↓

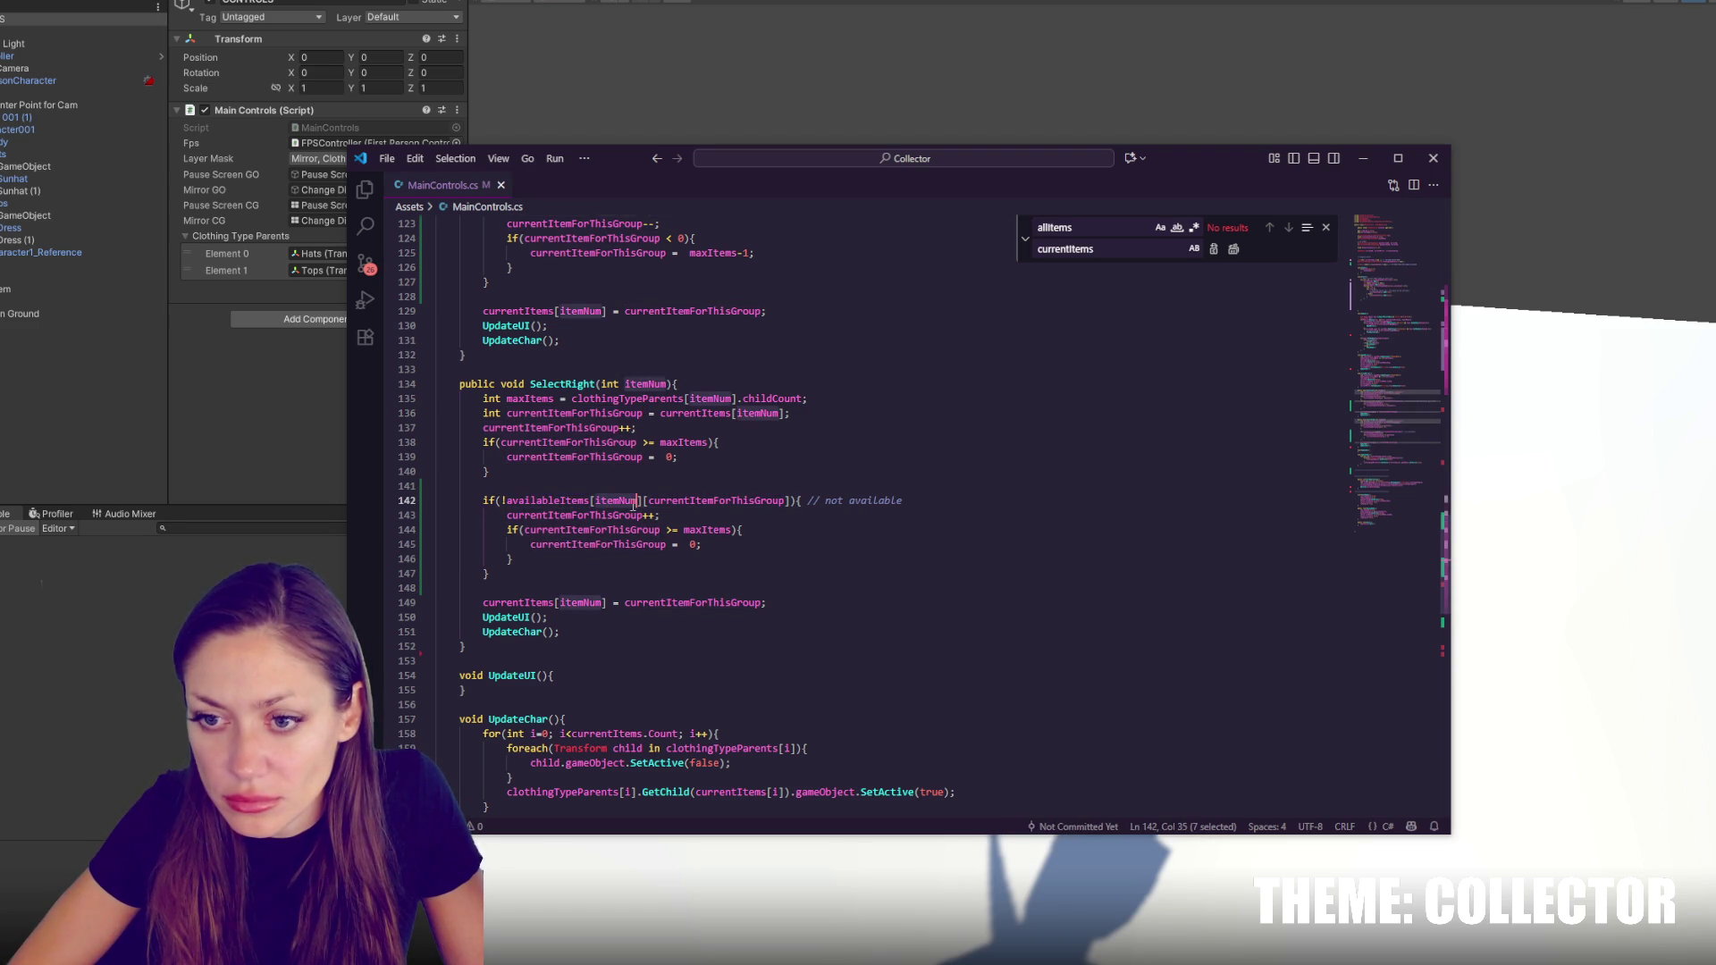
pyautogui.doubleClick(715, 500)
# Insert blank lines right after SelectRight's opening brace
pyautogui.click(715, 384)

↑

▶ **Problem description**: List every line above containing the word "pyautogui".

▶ **Output below**:
pyautogui.doubleClick(715, 500)
pyautogui.click(715, 384)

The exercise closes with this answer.